Does participation in a company’s wellness program lead to improved health behaviors and outcomes? A recent study provides insight, while leaving some questions unanswered.
Earlier this week, the Journal of the American Medical Association (JAMA) published the findings from a study evaluating 32,000 employees at a large warehouse retail company. Researchers sought links between participation in the company’s wellness program and improved health behaviors and outcomes. They compared those participating in a wellness program to control groups where no such programs were offered.
The findings were mixed. After 18 months, compared to the control group:
- Participants self-reported significantly greater rates of health behaviors
- There were no significant differences in clinical measures of health, health care spending and utilization, and employment outcomes
While initial findings are disappointing, the study did not address other key factors. For example, many health outcomes and claims impact require longer than 18 months of behavior change to improve. In addition, the study did not report the way in which the program was designed and implemented. Based on findings from the Health Enhancement Research Organization, we know that certain best practices determine effectiveness, such as: communications, size and design of incentives, leader support, and use of champions. Without evaluating whether the program was designed effectively, concluding that “wellness programs don’t work” is oversimplification.
It’s old news that traditional wellness approaches may not be effective.

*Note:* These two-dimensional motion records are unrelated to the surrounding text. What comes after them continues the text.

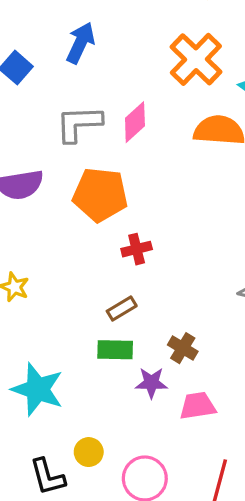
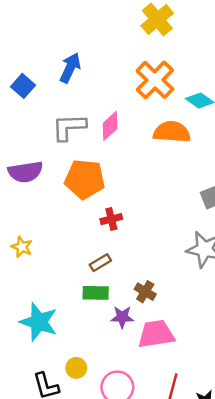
pink trapezoid: (198, 406) -> (156, 334), size x1.4

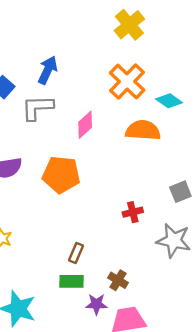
gray L-shape: (69, 127) -> (37, 108), moved
red cross: (111, 219) -> (133, 212), moved
brown rectangle: (100, 263) -> (76, 253), turned -36

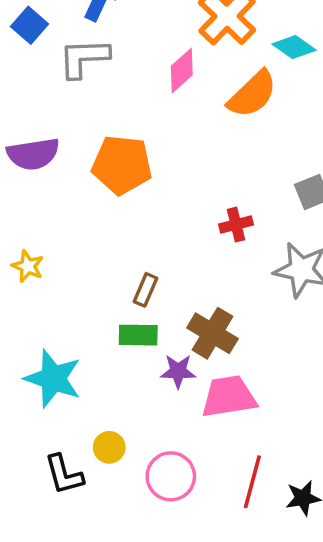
pink diamond: (85, 125) -> (182, 71), moved
orange semicircle: (143, 130) -> (252, 94), turned 132
brown cross: (118, 280) -> (212, 333), size x1.5

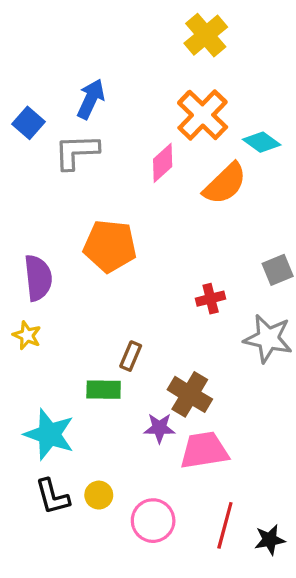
purple semicircle: (33, 154) -> (38, 278), moved, turned -87
green rectangle: (138, 335) -> (104, 390), moved
black L-shape: (64, 475) -> (52, 497), moved

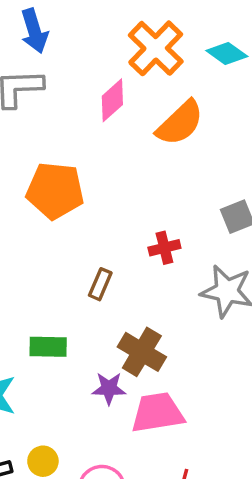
blue arrow: (91, 99) -> (34, 31), turned 138
cyan diamond: (262, 142) -> (227, 54), moved
brown rectangle: (131, 356) -> (100, 284), moved

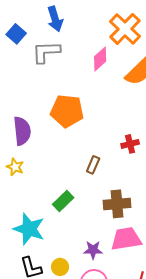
green rectangle: (48, 347) -> (63, 201), turned -45
brown cross: (142, 352) -> (117, 204), turned -36
purple star: (109, 388) -> (93, 250), moved

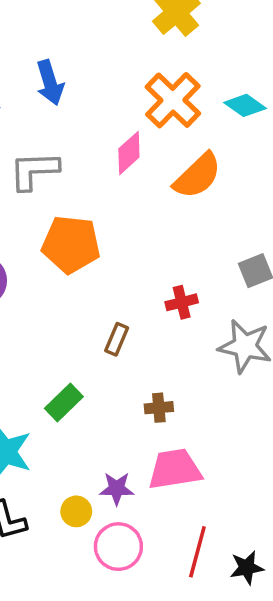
gray L-shape: (46, 52) -> (34, 170), moved
brown cross: (117, 204) -> (159, 408), size x0.6
yellow circle: (60, 267) -> (76, 511), moved

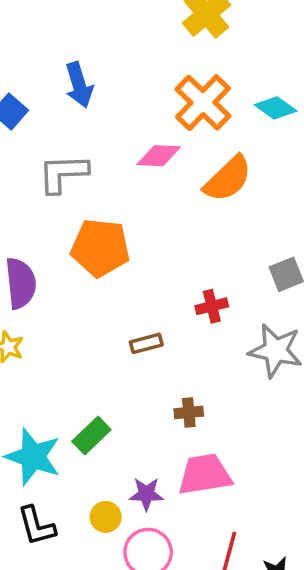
pink diamond: (129, 153) -> (159, 156), turned 45
brown rectangle: (117, 339) -> (146, 343), turned 52
green rectangle: (64, 402) -> (91, 435), moved

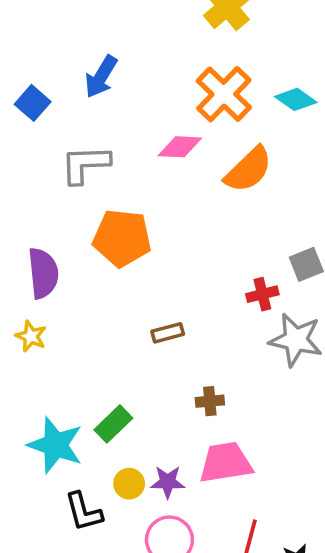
blue arrow: (79, 85) -> (101, 77), turned 48
red cross: (212, 306) -> (262, 294), moved
yellow circle: (106, 517) -> (129, 484), moved
black L-shape: (37, 526) -> (83, 512), moved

What does work is a carefully designed program with clear objectives and an approach that uses the appropriate levers to achieve these objectives. When evaluating the success of a strategic wellness program, it’s important to know what you are going to measure, how you are going to measure it, and what you intend to do with the data. Individual health behavior is complex, so creating a one-size-fits-all approach can be expected to deliver disappointing results.
Employers of all sizes must think strategically about what they wish to accomplish through wellness, and offer a variety of approaches that meet participants where they are on their personal well-being journey. Employers should design programs that connect employees to a variety of benefits, with a broad array of access points. It’s also important to consider the environment and people supporting the initiative to ensure it is easy to be healthy at work. An approach based on these broader best practices is far more likely to inform and engage participants in a way that enhances total well-being.